Zitierter Text
────────────────────

GIFs … Wir animieren uns zu Tode ☠
Früher gab es Seuchen. Heute haben wir den Klimawandel – und GIFs. Unangenehme Dinge, die man nicht mehr los wird. An GIFs stirbt man zwar nicht, aber ich bin sicher, sie können jugendliches Leben ruinieren und Altgehirnen den Rest verpassen. GIFs sind eine üble Pest.
Es hätte wirklich nicht sein müssen. Dieser Unfug war längst tot, ist plötzlich aber wieder überall zu finden. Was soll das?

────────────────────

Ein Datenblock

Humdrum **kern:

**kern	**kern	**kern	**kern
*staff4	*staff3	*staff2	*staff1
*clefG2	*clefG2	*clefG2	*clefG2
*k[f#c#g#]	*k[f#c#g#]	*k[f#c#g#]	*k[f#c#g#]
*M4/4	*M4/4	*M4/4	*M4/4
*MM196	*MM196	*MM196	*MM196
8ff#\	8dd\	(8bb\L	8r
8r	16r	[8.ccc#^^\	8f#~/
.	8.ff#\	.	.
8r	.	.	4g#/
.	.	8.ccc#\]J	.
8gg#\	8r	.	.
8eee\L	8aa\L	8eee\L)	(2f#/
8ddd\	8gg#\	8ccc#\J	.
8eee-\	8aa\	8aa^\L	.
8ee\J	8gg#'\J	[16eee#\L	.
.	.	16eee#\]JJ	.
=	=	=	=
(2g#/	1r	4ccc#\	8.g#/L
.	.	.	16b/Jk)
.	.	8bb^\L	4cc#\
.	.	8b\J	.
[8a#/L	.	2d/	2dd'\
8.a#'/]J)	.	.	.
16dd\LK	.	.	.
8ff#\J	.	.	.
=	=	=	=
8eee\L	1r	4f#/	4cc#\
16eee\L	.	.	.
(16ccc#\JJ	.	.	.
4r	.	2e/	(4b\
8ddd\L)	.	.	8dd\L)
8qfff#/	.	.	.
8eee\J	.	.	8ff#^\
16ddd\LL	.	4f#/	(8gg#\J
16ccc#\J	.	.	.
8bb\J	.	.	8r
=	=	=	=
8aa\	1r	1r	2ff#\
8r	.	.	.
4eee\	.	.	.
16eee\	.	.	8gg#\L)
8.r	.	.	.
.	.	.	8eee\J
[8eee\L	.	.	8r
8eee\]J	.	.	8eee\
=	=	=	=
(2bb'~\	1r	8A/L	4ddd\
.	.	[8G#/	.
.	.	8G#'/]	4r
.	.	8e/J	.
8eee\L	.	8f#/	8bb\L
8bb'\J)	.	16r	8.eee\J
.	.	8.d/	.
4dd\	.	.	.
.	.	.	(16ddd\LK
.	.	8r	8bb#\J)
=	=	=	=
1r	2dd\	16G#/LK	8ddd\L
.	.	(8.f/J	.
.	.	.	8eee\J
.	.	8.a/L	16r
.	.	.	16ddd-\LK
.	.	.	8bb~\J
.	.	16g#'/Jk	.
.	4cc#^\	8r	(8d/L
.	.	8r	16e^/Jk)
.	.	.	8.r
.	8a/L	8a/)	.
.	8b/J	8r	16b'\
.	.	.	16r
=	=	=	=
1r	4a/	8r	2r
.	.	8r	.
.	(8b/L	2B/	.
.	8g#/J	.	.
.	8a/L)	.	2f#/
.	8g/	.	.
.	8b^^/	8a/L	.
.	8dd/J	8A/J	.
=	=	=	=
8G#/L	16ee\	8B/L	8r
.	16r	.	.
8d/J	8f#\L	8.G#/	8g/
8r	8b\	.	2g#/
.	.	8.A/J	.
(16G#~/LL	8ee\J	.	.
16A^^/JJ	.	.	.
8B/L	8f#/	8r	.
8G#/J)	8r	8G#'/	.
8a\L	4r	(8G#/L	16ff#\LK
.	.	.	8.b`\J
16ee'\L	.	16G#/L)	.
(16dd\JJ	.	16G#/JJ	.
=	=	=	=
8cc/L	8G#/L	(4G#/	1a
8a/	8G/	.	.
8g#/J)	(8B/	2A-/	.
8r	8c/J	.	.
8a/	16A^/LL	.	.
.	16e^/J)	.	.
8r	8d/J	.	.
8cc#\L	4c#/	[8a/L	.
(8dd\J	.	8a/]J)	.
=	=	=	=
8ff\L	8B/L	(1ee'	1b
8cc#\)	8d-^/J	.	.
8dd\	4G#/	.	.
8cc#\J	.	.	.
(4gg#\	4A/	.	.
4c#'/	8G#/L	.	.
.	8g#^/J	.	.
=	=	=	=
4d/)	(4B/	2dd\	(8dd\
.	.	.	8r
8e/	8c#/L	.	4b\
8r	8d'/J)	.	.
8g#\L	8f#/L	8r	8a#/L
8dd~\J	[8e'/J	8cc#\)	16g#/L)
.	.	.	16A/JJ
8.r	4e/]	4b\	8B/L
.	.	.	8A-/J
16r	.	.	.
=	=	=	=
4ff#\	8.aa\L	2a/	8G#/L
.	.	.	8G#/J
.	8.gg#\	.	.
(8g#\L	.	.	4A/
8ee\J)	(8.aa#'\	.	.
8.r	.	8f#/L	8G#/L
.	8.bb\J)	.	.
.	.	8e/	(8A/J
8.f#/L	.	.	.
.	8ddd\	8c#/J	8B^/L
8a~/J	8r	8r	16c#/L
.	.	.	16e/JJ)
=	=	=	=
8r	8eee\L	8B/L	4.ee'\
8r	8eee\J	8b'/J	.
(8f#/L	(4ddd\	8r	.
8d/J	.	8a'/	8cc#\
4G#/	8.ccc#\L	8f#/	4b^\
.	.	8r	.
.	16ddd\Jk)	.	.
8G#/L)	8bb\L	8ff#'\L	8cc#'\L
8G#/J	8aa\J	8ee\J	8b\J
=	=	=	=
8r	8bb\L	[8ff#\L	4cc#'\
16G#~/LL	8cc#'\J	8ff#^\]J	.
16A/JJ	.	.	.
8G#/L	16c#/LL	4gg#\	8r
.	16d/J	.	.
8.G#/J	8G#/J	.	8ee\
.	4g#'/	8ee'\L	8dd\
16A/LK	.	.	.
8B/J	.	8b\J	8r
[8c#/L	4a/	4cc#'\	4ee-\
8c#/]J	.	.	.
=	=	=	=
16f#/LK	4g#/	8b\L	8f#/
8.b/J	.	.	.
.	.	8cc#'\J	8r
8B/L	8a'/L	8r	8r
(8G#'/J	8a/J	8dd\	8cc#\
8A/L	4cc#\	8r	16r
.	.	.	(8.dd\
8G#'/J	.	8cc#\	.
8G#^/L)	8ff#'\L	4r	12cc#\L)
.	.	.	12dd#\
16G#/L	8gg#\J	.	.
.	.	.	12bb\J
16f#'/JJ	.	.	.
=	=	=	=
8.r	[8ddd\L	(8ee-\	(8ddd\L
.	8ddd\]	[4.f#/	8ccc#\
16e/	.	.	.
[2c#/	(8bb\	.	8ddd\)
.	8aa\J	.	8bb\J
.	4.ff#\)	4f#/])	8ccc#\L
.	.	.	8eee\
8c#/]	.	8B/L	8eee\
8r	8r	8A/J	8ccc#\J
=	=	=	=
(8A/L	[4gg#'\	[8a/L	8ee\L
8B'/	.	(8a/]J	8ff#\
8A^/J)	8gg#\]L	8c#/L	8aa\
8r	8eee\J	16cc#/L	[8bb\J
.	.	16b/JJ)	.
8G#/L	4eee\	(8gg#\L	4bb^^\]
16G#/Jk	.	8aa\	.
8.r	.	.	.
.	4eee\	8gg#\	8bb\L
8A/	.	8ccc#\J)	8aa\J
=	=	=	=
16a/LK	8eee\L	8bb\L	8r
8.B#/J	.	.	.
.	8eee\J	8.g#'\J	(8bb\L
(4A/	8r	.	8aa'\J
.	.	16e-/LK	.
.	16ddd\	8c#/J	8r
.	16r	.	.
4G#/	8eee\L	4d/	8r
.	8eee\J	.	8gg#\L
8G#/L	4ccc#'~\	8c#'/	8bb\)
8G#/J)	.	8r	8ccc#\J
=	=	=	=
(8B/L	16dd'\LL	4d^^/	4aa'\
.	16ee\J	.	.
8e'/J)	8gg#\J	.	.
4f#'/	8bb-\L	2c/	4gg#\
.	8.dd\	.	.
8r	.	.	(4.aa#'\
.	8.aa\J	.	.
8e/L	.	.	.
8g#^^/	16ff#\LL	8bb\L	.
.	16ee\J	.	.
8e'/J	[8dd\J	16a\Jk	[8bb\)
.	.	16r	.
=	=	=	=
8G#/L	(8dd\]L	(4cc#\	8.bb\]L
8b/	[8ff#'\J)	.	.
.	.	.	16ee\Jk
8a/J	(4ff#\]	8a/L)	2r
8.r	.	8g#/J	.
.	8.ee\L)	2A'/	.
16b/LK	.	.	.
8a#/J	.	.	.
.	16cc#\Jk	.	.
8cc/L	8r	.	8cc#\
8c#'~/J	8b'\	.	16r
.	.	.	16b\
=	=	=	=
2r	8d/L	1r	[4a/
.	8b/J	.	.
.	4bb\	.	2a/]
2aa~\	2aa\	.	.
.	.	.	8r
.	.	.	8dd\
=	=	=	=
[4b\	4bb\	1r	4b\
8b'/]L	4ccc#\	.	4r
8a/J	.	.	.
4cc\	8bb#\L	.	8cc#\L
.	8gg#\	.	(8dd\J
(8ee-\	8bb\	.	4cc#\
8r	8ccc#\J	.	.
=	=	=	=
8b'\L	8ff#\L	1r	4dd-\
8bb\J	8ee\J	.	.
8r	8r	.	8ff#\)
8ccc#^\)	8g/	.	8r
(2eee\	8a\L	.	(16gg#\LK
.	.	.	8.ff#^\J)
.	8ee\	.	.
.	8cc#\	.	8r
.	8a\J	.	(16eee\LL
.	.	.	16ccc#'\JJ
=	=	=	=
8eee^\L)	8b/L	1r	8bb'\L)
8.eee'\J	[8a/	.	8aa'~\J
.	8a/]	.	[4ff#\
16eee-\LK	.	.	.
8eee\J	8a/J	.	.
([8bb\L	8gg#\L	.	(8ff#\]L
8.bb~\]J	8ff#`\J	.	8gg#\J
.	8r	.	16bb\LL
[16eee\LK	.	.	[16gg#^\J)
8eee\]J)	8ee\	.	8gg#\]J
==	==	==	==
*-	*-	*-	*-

────────────────────

Aufgabe
Schreib den Text über GIFs weiter, direkt im Anschluss an „Was soll das?“.

Gelöste Aufgabe
Richtig gut drauf sein, das geht mit Fotos nicht mehr, schon gar nicht mit öden Stockfotos. In ist, wer Video nutzt. Wirklich hip hingegen ist nur das GIF. Kurze Minifilme in einer einzigen Grafik untergebracht … Komisch fühlt sich das an, denn das GIF-Format war schon einmal mausetot. Aber genau wie Schallplatten und Piraten ist es wieder da. Durch irgendeine Hintertür unversehens reingewimmelt und die Leute gehen drauf ab. Das willst du dann vielleicht auch haben. Aber überleg dir das nochmal.
GIF, das ist Flash für Arme. Du erinnerst dich an Flash? Ich hoffe nicht. Obwohl, wer das nicht erlebt hat, hat die nuttigsten Jahre des Internets verpasst. Da gab es immer was zu sehen. Auch wenn man die Kinder öfter reinnehmen musste. Die Professionelle wackelt mit dem Arsch, Content Marketing Profis winken mit der GIF Animation.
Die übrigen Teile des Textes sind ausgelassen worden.